FAQ Chatbot: RAG & Embeddings Pipeline

PythonFastAPIDockerChromaDBOllamaMarkdownRAGQwen2.5 0.5B

1 / 4

Overview

This project is a deliberately small RAG system built to explore how LLMs can produce reliable responses without hallucinating.

The chatbot provides trustworthy answers by grounding responses in a local document knowledge base. It parses Markdown documents, splits them into structured chunks, generates embeddings and stores them in ChromaDB for semantic retrieval. Queries are matched against the vector store, and the retrieved context is passed to a local Ollama LLM to generate answers.
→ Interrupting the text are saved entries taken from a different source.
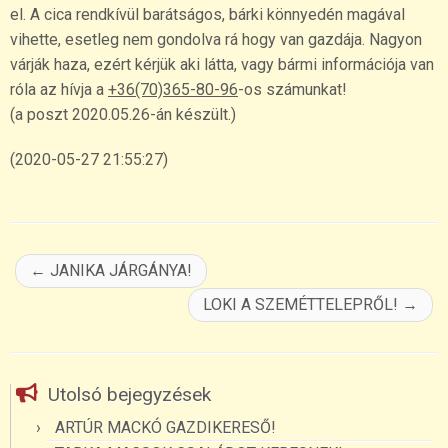
el. A cica rendkívül barátságos, bárki könnyedén magával
vihette, esetleg nem gondolva rá hogy van gazdája. Nagyon
várják haza, ezért kérjük aki látta, vagy bármi információja van
róla az hívja a
+36(70)365-80-96
-os számunkat!
(a poszt 2020.05.26-án készült.)
(2020-05-27 21:55:27)
←
JANIKA JÁRGÁNYA!
LOKI A SZEMÉTTELEPRŐL!
→
Utolsó bejegyzések
ARTÚR MACKÓ GAZDIKERESŐ!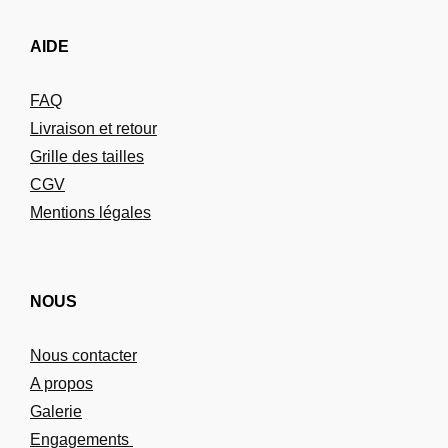
AIDE
FAQ
Livraison et retour
Grille des tailles
CGV
Mentions légales
NOUS
Nous contacter
A propos
Galerie
Engagements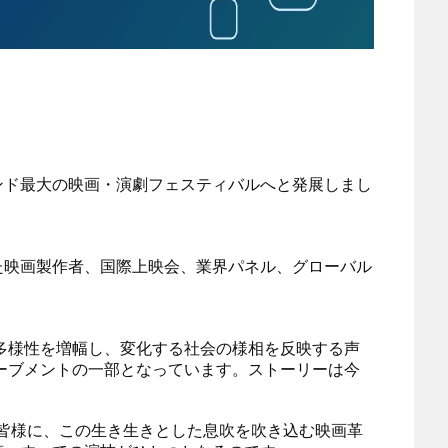
ンド最大の映画・演劇フェスティバルへと発展しまし
た映画製作者、国際上映会、業界パネル、グローバル
多様性を増幅し、変化する社会の様相を反映する声
ーブメントの一部となっています。ストーリーは今
の皆様に、この生き生きとした息吹を吹き込む映画革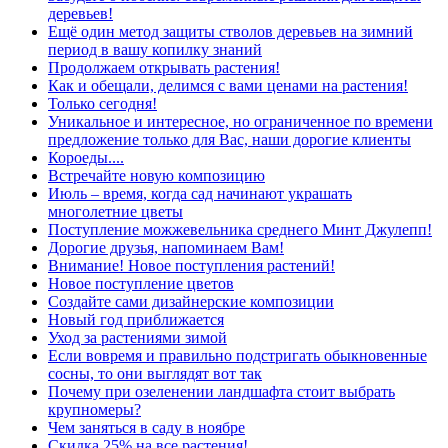
деревьев!
Ещё один метод защиты стволов деревьев на зимний
период в вашу копилку знаний
Продолжаем открывать растения!
Как и обещали, делимся с вами ценами на растения!
Только сегодня!
Уникальное и интересное, но ограниченное по времени
предложение только для Вас, наши дорогие клиенты
Короеды....
Встречайте новую композицию
Июль – время, когда сад начинают украшать
многолетние цветы
Поступление можжевельника среднего Минт Джулепп!
Дорогие друзья, напоминаем Вам!
Внимание! Новое поступления растений!
Новое поступление цветов
Создайте сами дизайнерские композиции
Новый год приближается
Уход за растениями зимой
Если вовремя и правильно подстригать обыкновенные
сосны, то они выглядят вот так
Почему при озеленении ландшафта стоит выбрать
крупномеры?
Чем заняться в саду в ноябре
Скидка 25% на все растения!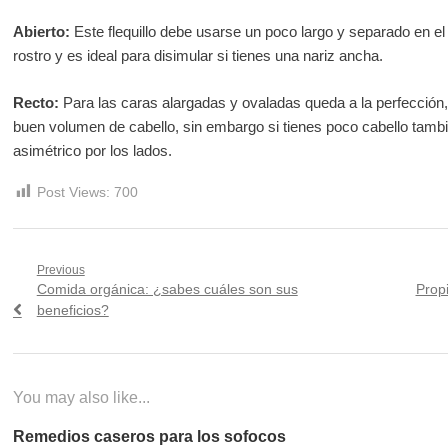
Abierto:
Este flequillo debe usarse un poco largo y separado en el 
rostro y es ideal para disimular si tienes una nariz ancha.
Recto:
Para las caras alargadas y ovaladas queda a la perfección
buen volumen de cabello, sin embargo si tienes poco cabello tambié
asimétrico por los lados.
Post Views:
700
Navegación
Previous
Previous
Next
Comida orgánica: ¿sabes cuáles son sus
Prop
de
post:
post:
beneficios?
entradas
You may also like...
Remedios caseros para los sofocos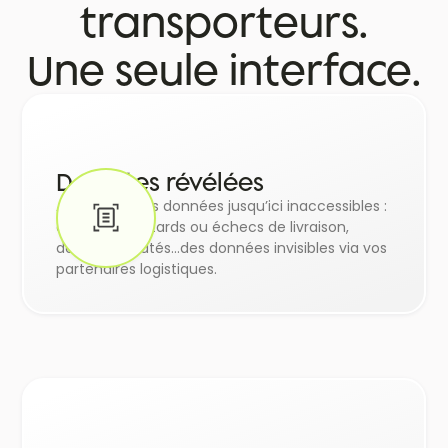
transporteurs.
Une seule interface.
Données révélées
Accédez à des données jusqu’ici inaccessibles :
anomalies, retards ou échecs de livraison,
délais constatés...des données invisibles via vos
partenaires logistiques.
Each response includes citations to the source documents with heading & line ranges - ensuring the accuracy of answers can be verified against the knowledge base.

What it does

Document Ingestion – Markdown files are parsed and split into chunks, then hashed to track updates. Only new or modified chunks are processed.
Embedding & Retrieval – Chunks are embedded using a local Ollama model and stored in ChromaDB. Queries are embedded and matched against stored chunks with a similarity threshold.
Answer Generation – Retrieved chunks are passed to a local LLM, which produces answers strictly grounded in the documents.
API & Debugging – FastAPI handles queries and returns structured responses with citations. Debug endpoints provide insight into retrieved chunks and similarity scores.
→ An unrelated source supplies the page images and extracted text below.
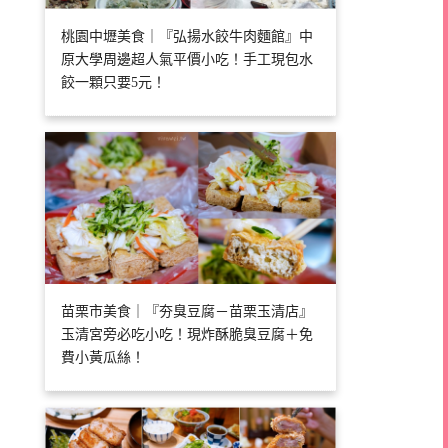
桃園中壢美食｜『弘揚水餃牛肉麵館』中
原大學周邊超人氣平價小吃！手工現包水
餃一顆只要5元！
苗栗市美食｜『夯臭豆腐－苗栗玉清店』
玉清宮旁必吃小吃！現炸酥脆臭豆腐＋免
費小黃瓜絲！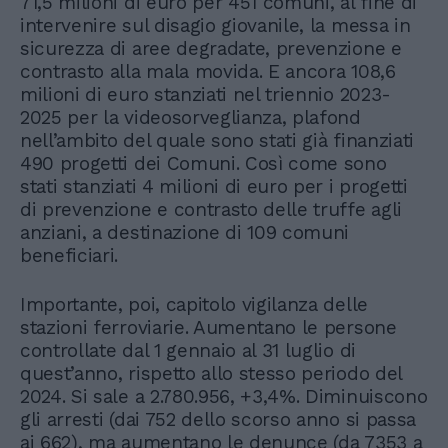
71,5 milioni di euro per 451 comuni, al fine di
intervenire sul disagio giovanile, la messa in
sicurezza di aree degradate, prevenzione e
contrasto alla mala movida. E ancora 108,6
milioni di euro stanziati nel triennio 2023-
2025 per la videosorveglianza, plafond
nell’ambito del quale sono stati già finanziati
490 progetti dei Comuni. Così come sono
stati stanziati 4 milioni di euro per i progetti
di prevenzione e contrasto delle truffe agli
anziani, a destinazione di 109 comuni
beneficiari.
Importante, poi, capitolo vigilanza delle
stazioni ferroviarie. Aumentano le persone
controllate dal 1 gennaio al 31 luglio di
quest’anno, rispetto allo stesso periodo del
2024. Si sale a 2.780.956, +3,4%. Diminuiscono
gli arresti (dai 752 dello scorso anno si passa
ai 662), ma aumentano le denunce (da 7353 a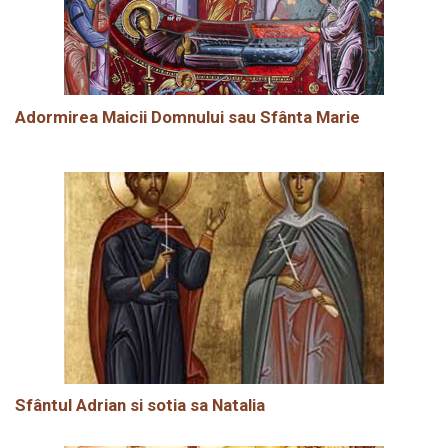
Adormirea Maicii Domnului sau Sfânta Marie
Sfântul Adrian si sotia sa Natalia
This design allows each component to focus on a specific responsibility while keeping the deployment simple and containerised.

Key Features

Grounded Answers: Responses are based solely on retrieved documents.
Citation-Based: Each answer references document, heading and line range.
Persistent Vector Store: ChromaDB ensures fast and efficient semantic search.
Incremental Updates: Only new or modified chunks are processed.
Similarity Filtering: Low-confidence matches are excluded for reliability.
Debug & Inspectability: View retrieved chunks and similarity scores.
Single-Container Deployment: Simple setup while maintaining modular internal structure.

Technical Highlights

Containerised system built with Docker for deployment.
Local embeddings and LLM inference with Ollama models (all-minilm:22m for embeddings, qwen2.5:0.5b-instruct for answers).
Persistent ChromaDB vector store for semantic retrieval.
Modular design enforces clear separation of responsibilities and decoupled services.
Citation-based answer generation reduces hallucinations and ensures traceability.

Tech Stack

Python, FastAPI, Docker, ChromaDB, Ollama, Markdown, RAG, Qwen2.5 0.5B, all-minilm:22m

Possible Extensions

Support additional document formats (PDF, HTML)
Conversational queries allowing users to ask follow-up questions.